When you’re in your 20s, it might seem like you have plenty of time to save and invest. But time is more fleeting than you think. Building wealth when you’re paying off student loan debt or starting a career isn’t easy, but it’ll be worth the effort later on. If you’re ready to buckle down and increase your net worth, here are seven things to do before you turn 30.
Find out now: How much do I need to save for retirement?
1. Make the Most of Your Employer’s Retirement Plan
If you’ve got access to a 401(k) or a similar plan through your job, you have a great opportunity to build your net worth. At the very least, it’s a good idea to contribute enough of your salary to earn the company match. It’s estimated that employees who don’t get the match lose out on more than $42,000 in savings over the course of their careers.
2. Extend Your Savings With Tax-Advantaged Accounts
If your employer doesn’t offer a 401(k) plan, you can build your nest egg by contributing to other kinds of retirement accounts. For example, in 2015, you can save up to $5,500 in an IRA. If you’re enrolled in a high deductible health insurance plan, you can save another $3,350 in an individual health savings account, or $6,650 if you’ve got family coverage.
3. Get the Credit You Deserve
When you’re in your 20s, you’re probably not bringing home a huge paycheck. That can actually work to your advantage during tax season. For example, if you’ve been saving in a retirement account, you might qualify for the saver’s credit. That’s worth up to $1,000 for single filers and twice that amount for married couples.
Try out our federal income tax calculator.

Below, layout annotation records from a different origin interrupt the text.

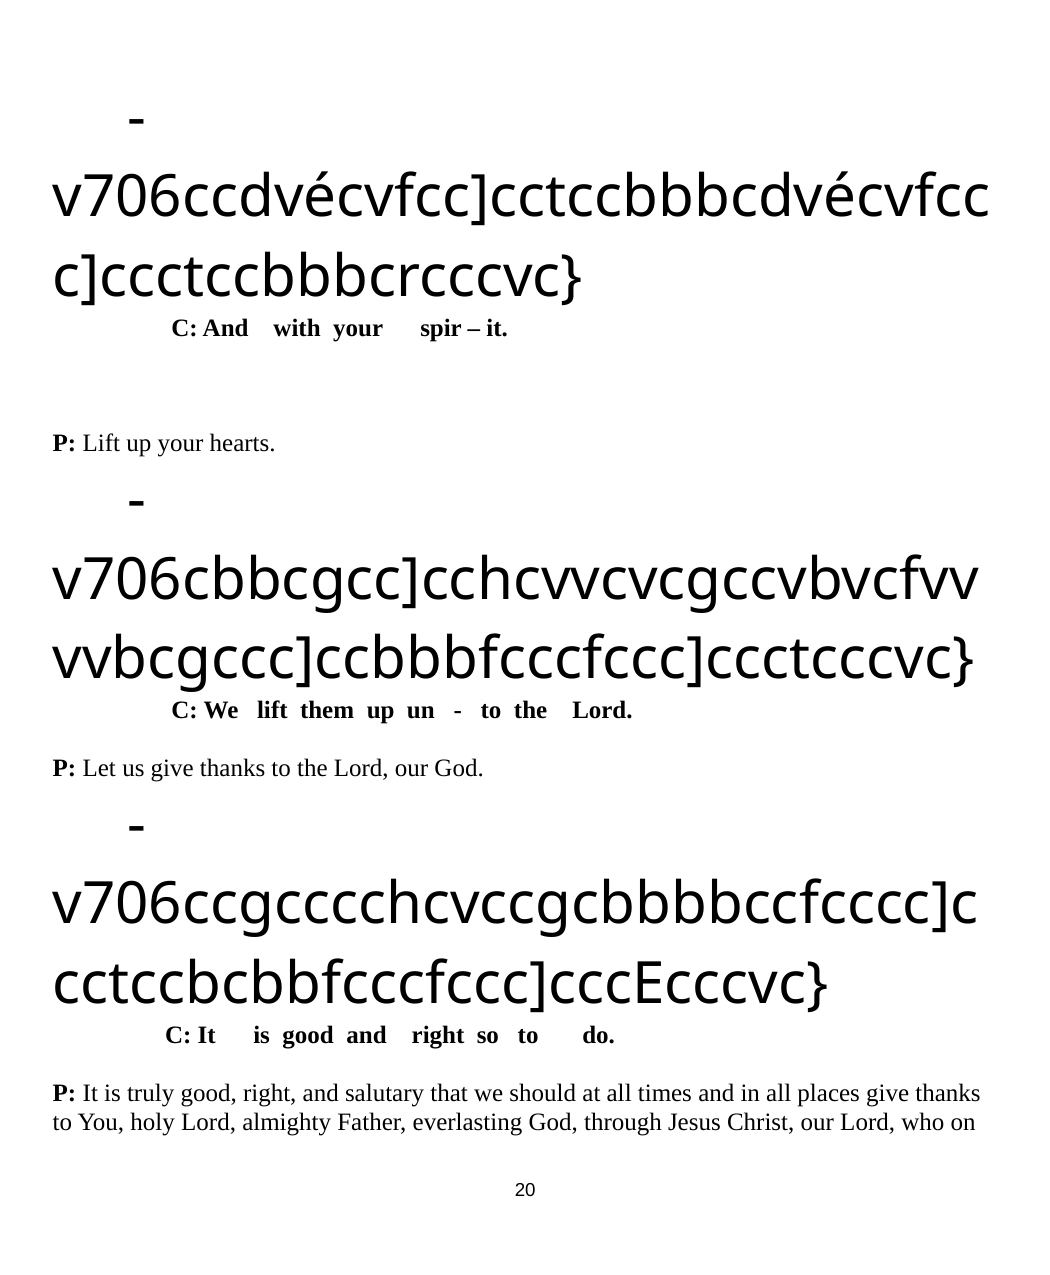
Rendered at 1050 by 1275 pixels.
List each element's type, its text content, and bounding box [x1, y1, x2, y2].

text P: Lift up your hearts. [52, 428, 997, 457]
text P: Let us give thanks to the Lord, our God. [52, 753, 997, 782]
text C: It is good and right so to do. [52, 1020, 997, 1049]
text -v706ccdvécvfcc]cctccbbbcdvécvfccc]ccctccbbbcrcccvc} [52, 75, 997, 313]
text C: We lift them up un - to the Lord. [52, 696, 997, 724]
text -v706ccgcccchcvccgcbbbbccfcccc]ccctccbcbbfcccfccc]cccEcccvc} [52, 782, 997, 1020]
text P: It is truly good, right, and salutary that we should at all times and in all places give thanks to You, holy Lord, almighty Father, everlasting God, through Jesus Christ, our Lord, who on [52, 1078, 997, 1135]
text C: And with your spir – it. [52, 313, 997, 342]
text -v706cbbcgcc]cchcvvcvcgccvbvcfvvvvbcgccc]ccbbbfcccfccc]ccctcccvc} [52, 457, 997, 696]
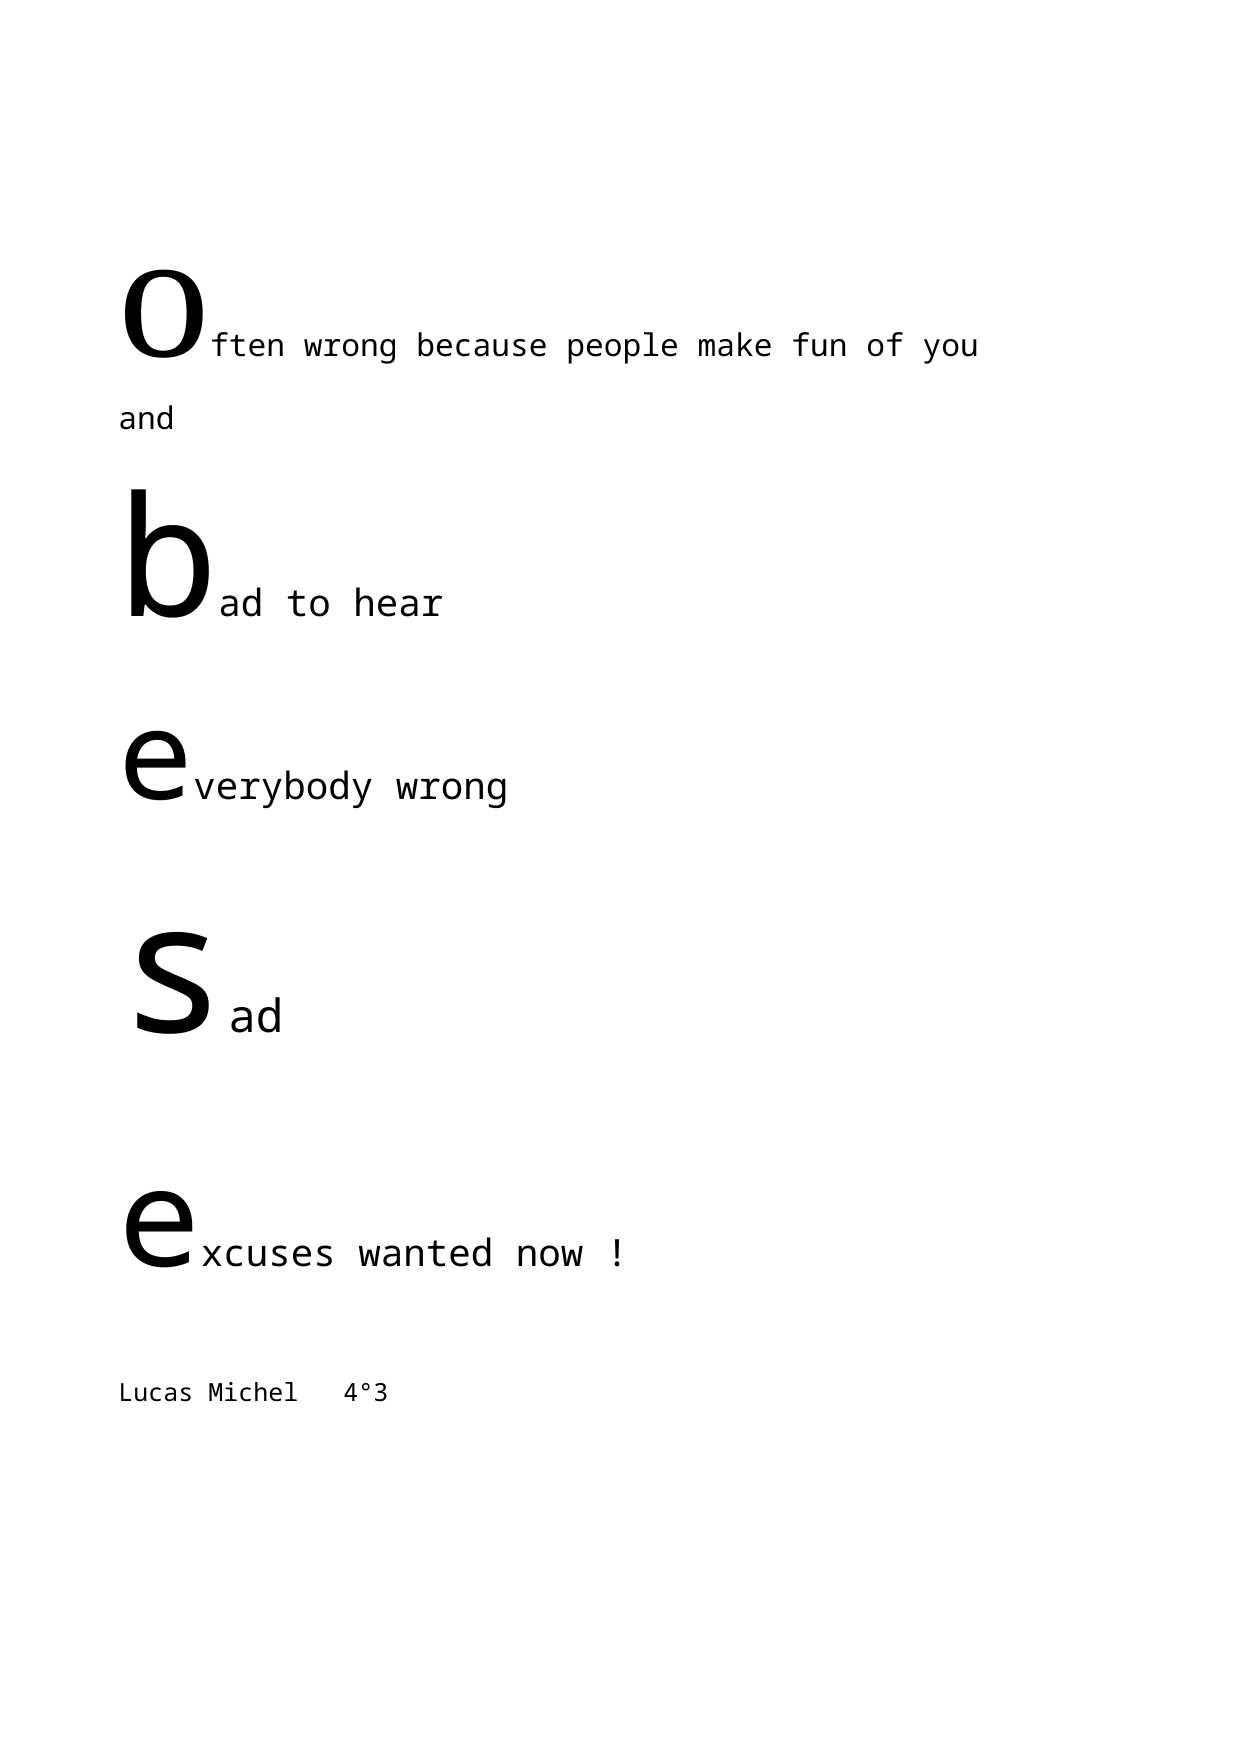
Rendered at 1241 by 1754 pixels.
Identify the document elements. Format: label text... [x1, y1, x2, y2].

It’s also possible to qualify for the Earned Income Credit if your income is on the lower end of the spectrum. Credits reduce the taxes you owe dollar for dollar. So the more credits you snag, the more money you’ll save.
4. Master the Art of Budgeting
A budget is one of the simplest and most powerful tools you can use to build wealth in your 20s and beyond. It’s a plan for how you’re going to spend your money each month. Knowing what you’ve got coming in and going out can help you put a lid on nonessential spending so you can put that money to better use elsewhere.
5. Attack Your Student Loan Debt
Student loan debt is a roadblock for many 20-somethings, but you don’t have to let it derail your financial goals. Refinancing your loans can reduce the amount of money you spend on interest so you can pay off your debt more quickly.
Check out our student loan calculator.
6. Don’t Be Afraid to Take Risks
If you’re new to investing you might be tempted to play it safe. But you could be shortchanging yourself. When you’ve got at least 40 years left before retirement, you’ve got time to take a gamble on stocks or mutual funds. You don’t need to play it safe with bond-heavy asset allocation.
7. Be Prepared for Bumps in the Road
Once you’re out in the real world, you need to be prepared for any financial hiccups that might come along. Starting an emergency fund can help you get over any hurdles, like a major car repair or an unexpected job loss. It’s okay to start small if you need to, but it’s a good idea to build up a cushion equal to 3-6 months of living expenses. And remember, you can always increase your savings rate with every raise you get.
Unless you land a six-figure job right out of school or start a company that becomes successful overnight, building wealth in your 20s is probably going to take some work. But following the road map we’ve laid out can make it easier to reach your destination.